As we learned in Chapter 6, your credit report and score have a major impact on the interest rate you will pay when you borrow money. In addition, as we learned in Chapter 10, your credit score can also impact what you pay for your auto insurance. Are those the only areas of your financial life that are impacted by your credit report and your credit score? The answer is no. Your ability to get a job can also be impacted by your credit report and credit score. This may come as a surprise to many because the 1970 Fair Credit Reporting Act imposes restrictions on an employer’s use of an applicant’s or an employee’s credit history in the employment context. But when you’re interviewing for a job and an HR person asks you to sign a consent form that will allow them access to your credit reports, what are you going to do?

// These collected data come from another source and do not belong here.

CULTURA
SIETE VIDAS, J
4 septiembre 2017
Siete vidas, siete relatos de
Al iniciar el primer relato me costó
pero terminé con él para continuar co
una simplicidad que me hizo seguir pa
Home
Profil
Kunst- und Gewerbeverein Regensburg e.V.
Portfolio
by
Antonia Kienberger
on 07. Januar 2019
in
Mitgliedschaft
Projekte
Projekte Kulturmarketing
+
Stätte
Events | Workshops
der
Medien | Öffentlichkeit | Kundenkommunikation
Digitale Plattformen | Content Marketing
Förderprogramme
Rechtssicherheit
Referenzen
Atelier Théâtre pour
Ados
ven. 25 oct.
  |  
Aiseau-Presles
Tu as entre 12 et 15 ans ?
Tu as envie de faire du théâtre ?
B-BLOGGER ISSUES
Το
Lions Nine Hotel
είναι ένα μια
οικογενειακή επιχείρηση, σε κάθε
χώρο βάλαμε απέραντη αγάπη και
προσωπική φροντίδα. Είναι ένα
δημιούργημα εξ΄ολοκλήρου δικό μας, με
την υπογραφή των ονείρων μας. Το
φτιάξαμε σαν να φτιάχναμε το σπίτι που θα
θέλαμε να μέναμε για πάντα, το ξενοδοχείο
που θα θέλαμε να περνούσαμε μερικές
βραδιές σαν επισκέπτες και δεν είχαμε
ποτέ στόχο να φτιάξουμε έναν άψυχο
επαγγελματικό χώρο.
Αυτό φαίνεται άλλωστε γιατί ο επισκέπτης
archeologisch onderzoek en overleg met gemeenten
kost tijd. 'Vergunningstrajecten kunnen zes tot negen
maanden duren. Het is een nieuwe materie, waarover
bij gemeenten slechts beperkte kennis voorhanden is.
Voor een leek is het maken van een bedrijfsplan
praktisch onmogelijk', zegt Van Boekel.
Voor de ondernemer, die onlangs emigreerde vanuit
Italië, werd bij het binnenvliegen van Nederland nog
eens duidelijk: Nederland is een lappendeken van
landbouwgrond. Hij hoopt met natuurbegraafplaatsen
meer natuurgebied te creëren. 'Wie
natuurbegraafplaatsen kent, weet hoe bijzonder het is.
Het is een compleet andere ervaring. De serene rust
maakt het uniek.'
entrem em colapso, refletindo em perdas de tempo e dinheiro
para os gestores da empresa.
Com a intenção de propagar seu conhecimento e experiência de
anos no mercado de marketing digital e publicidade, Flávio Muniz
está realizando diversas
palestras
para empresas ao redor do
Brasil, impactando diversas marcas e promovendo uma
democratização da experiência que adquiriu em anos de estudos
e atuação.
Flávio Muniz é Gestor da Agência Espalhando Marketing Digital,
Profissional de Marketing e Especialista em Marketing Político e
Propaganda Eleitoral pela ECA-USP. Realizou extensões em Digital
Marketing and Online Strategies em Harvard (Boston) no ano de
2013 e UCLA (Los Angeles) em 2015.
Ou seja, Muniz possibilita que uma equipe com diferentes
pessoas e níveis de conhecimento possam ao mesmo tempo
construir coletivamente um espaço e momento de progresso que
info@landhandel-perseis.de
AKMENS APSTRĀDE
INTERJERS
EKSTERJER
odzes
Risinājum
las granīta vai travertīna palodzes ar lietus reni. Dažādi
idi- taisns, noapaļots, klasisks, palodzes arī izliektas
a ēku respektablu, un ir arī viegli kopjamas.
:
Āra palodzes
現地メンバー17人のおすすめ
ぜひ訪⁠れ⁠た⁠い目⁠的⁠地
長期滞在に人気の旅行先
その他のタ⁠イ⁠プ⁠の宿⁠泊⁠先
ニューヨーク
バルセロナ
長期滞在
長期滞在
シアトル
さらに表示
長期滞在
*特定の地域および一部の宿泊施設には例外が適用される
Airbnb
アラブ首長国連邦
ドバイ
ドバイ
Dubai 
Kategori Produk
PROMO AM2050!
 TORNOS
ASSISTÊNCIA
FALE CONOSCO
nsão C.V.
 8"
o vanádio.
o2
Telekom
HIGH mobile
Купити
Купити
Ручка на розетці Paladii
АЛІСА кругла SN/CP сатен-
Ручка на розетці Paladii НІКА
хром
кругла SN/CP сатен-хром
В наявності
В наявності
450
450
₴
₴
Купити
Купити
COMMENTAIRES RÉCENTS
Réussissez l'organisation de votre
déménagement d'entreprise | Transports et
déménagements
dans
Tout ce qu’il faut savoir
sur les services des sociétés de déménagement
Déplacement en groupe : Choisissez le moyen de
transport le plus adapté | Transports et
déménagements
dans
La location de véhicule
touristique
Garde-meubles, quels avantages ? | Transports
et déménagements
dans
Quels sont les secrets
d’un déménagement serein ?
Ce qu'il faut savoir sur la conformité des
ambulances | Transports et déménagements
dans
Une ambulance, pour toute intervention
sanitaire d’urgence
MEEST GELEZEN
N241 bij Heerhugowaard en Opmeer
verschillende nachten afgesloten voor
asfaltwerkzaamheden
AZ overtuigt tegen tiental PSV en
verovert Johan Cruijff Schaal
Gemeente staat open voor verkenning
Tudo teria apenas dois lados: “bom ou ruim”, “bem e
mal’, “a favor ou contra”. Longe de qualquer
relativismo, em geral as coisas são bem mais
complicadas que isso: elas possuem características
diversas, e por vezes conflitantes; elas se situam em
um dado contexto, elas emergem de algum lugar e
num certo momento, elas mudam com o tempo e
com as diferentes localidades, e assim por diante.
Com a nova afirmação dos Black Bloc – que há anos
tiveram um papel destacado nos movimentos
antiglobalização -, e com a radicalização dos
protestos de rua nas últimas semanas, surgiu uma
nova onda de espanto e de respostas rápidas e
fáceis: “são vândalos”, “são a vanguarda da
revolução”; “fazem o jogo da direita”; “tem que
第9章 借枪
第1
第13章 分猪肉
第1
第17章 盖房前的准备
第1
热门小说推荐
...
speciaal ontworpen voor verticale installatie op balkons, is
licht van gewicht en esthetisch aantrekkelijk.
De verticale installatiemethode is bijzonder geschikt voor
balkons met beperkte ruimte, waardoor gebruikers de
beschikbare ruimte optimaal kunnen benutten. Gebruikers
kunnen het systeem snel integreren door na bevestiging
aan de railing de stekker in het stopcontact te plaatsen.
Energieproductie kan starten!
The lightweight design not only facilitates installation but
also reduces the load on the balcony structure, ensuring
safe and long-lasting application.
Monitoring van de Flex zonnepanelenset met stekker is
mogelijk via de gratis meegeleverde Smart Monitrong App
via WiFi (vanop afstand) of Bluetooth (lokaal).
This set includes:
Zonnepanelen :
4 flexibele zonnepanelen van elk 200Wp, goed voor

It appears that the use of credit reports as a screening mechanism for hiring may be on the way out depending on where that job interview is taking place. Mint.com recently reported in an article titled “Are Employment Credit Reports an Endangered Species?” that the California legislature passed a law that places strict restrictions on the use of credit reports in the hiring practice. There are, of course, some exceptions, for example, those applying for law enforcement jobs and those with regular access to large amounts of money are exempted from this law.
1. Are you surprised that your credit reports might impact your ability to get a job?
2. The Federal Trade Commission provides consumers with information on improving their credit report in an article titled, “Building a Better Credit Report.” Read that article and come up with a single strategy that you can implement that will help you improve your credit score. Write a short paper on your strategy.